Presenter(s): Nicole Szczepanski
Faculty Mentor(s): Diana Libuda & Austin Harvey
Poster 19
Session: Sciences
Accurate chromosome segregation is critical for the formation of viable gametes by the specialized cell division of meiosis. During meiosis, programmed double strand DNA breaks (DSBs) are formed and repaired by recombination mechanisms to maintain genomic integrity and to promote proper chromosome segregation. In order to better understand early repair dynamics of DSBs, we intended to devise a strain via CRISPR with an early repair phenotype closer to wildtype phenotype for future live imaging experiments. In past experiments, endogenously tagged GFP::RAD-51 mutants were utilized, but strayed from the usual wildtype phenotype. RAD-51 is a conserved recombinase that indicates an early repair stage of DSBs and is required for all meiotic recombination events.
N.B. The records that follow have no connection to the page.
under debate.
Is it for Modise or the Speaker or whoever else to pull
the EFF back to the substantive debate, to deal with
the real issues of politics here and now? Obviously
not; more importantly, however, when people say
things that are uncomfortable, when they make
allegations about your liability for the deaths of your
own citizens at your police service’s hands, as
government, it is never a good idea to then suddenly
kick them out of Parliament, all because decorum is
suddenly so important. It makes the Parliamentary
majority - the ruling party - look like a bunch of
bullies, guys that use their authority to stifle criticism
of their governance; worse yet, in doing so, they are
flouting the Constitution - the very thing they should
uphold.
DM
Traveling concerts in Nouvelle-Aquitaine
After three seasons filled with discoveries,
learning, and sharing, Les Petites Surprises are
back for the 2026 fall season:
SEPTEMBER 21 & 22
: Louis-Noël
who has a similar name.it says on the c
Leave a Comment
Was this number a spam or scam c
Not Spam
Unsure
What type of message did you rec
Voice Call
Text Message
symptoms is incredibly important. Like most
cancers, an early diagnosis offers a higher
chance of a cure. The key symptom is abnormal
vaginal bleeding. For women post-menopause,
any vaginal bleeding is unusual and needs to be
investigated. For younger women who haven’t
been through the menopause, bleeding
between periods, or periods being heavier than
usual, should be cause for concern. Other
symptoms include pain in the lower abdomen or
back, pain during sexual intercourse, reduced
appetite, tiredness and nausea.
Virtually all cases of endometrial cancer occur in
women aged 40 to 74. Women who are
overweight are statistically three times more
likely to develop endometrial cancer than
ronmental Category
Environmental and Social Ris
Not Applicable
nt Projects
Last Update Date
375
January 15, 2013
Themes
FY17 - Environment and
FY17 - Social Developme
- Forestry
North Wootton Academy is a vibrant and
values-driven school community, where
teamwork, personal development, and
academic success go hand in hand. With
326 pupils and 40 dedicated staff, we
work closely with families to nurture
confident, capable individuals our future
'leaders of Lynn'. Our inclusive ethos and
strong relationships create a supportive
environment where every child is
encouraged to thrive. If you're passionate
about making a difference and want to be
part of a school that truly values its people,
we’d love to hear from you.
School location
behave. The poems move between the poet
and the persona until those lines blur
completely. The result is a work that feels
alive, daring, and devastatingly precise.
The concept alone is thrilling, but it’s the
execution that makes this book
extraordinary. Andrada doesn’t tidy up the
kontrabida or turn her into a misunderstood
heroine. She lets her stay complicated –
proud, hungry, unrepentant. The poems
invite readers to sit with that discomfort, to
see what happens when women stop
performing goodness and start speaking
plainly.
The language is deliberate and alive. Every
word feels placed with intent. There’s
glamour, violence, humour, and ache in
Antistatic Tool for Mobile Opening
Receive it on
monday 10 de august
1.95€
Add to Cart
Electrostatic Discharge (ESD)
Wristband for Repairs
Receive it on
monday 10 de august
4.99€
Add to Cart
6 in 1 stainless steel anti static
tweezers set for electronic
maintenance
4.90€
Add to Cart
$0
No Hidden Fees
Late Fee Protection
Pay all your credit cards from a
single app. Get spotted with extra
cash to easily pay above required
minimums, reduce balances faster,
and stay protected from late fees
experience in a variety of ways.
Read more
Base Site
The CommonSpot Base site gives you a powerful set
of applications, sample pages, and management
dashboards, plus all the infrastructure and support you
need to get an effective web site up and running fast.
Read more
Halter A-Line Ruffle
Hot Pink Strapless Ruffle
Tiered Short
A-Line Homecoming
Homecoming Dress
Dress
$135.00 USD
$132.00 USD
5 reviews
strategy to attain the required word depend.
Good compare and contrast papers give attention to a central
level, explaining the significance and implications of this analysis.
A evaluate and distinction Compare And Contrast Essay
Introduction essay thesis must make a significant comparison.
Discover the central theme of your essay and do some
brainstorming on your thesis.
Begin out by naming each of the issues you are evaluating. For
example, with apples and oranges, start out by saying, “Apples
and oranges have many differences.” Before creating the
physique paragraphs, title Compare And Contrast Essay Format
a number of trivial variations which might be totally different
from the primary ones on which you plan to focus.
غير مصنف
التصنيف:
Using immunofluorescence, DSBs display distinct early repair dynamics through differential RAD-51 foci, leading to the hypothesis that these distinct dynamics indicate different DSB repair outcomes. Using the C. elegans model, we found that endogenously tagged GFP::RAD-51 mutants did not show a more wildtype RAD-51 foci phenotype after inheriting two copies of wildtype RAD-51 compared to worms that did not inherit the duplication. We also found that there is a significant difference between RAD-51 foci in early pachytene and late pachytene, the former having larger volumes and stronger intensities, representing interhomolog repair outcomes. In addition, interhomolog crossover repair outcomes show smaller, dimmer foci than do noncrossover outcomes. This indicates differential DSB end-resectioning between different stages within meiosis and between different repair outcomes.